Often a pearl diver does not return to the surface, for these waters are infested with man eating sharks of two kinds, both vicious marine animals that can kill, eat, and swallow a whole man.

In this harvesting of pearls let us again consider the Spaniards preserve the divine concepts of love for their fellow men, when they place the bodies of the Indians in such mortal danger, and their souls, too, for these pearl divers perish without the holy sacraments. And it is solely because of the Spaniards' greed for gold that they force the Indians to lead such a life, often a brief life, for it is impossible to continue long for long diving into the water and holding the breath for minutes at a time, repeating this for hour after hour, day after day; the continual cold penetrates them, constricts the chest, and they die spitting blood, or weakened by diarrhea.

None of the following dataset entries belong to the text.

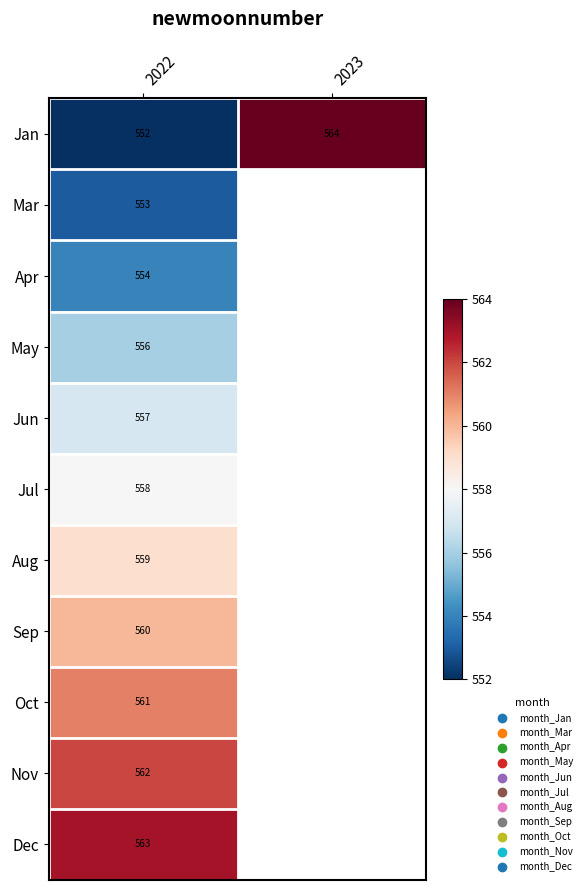

How many distinct data groups are displayed?

11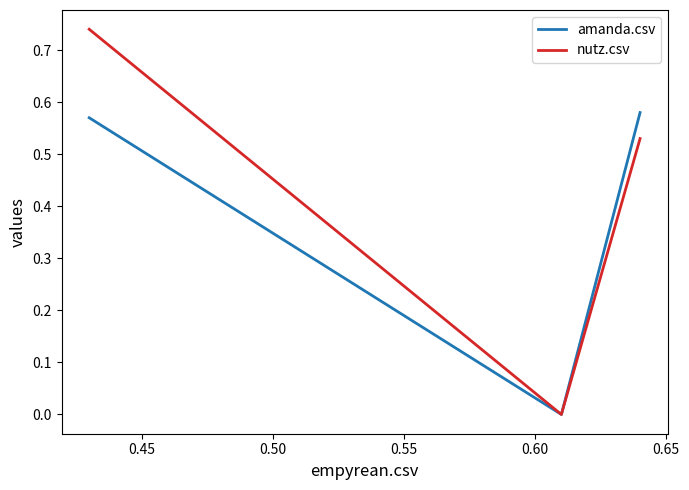

Which series has the largest total across all categories?

nutz.csv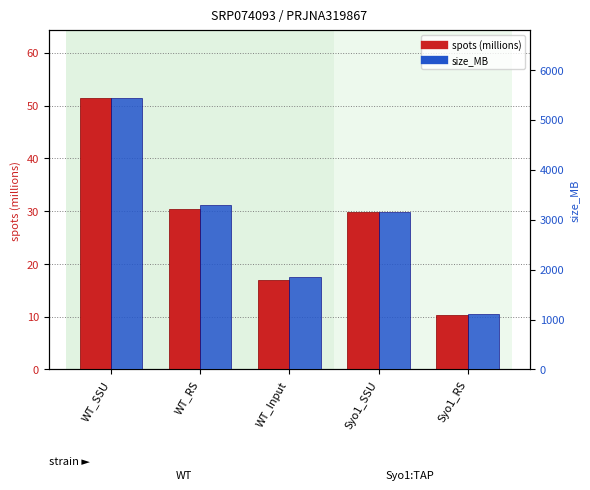

List the labels in order of spots (millions) value, smallest first.

Syo1_RS, WT_Input, Syo1_SSU, WT_RS, WT_SSU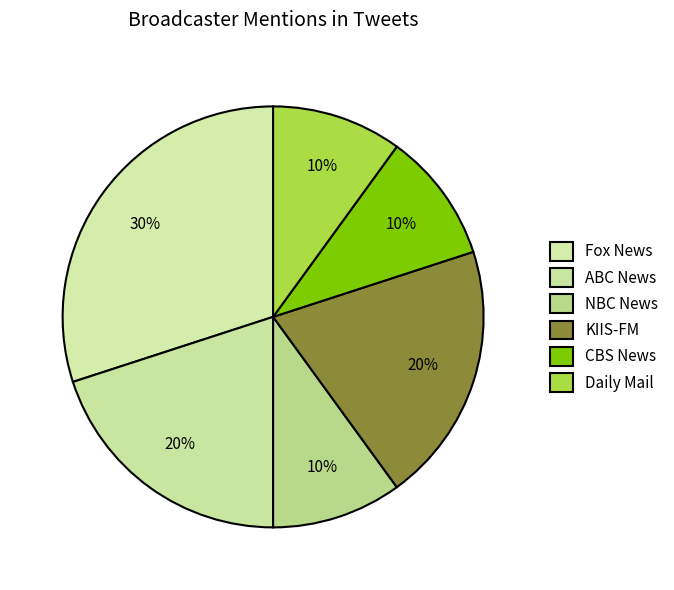

Is there any slice that represents more than half of the pie?

No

The hair of these pearl divers, naturally black, is as if burnished by the saltpeter in the water, and hangs down their backs making them look like sea dogs or monsters of another species. And in this extraordinary labor, or, better put, in this infernal labor, the Lucayan Indians are finally consumed, as are captive Indians from other provinces. And all of them were publicly sold for one hundred and fifty castellanos, these Indians who had lived happily on their islands until the Spaniards came, although such a thing was against the law. But the unjust judges did nothing to stop it. For all the Indians of the islands are known to be great swimmers.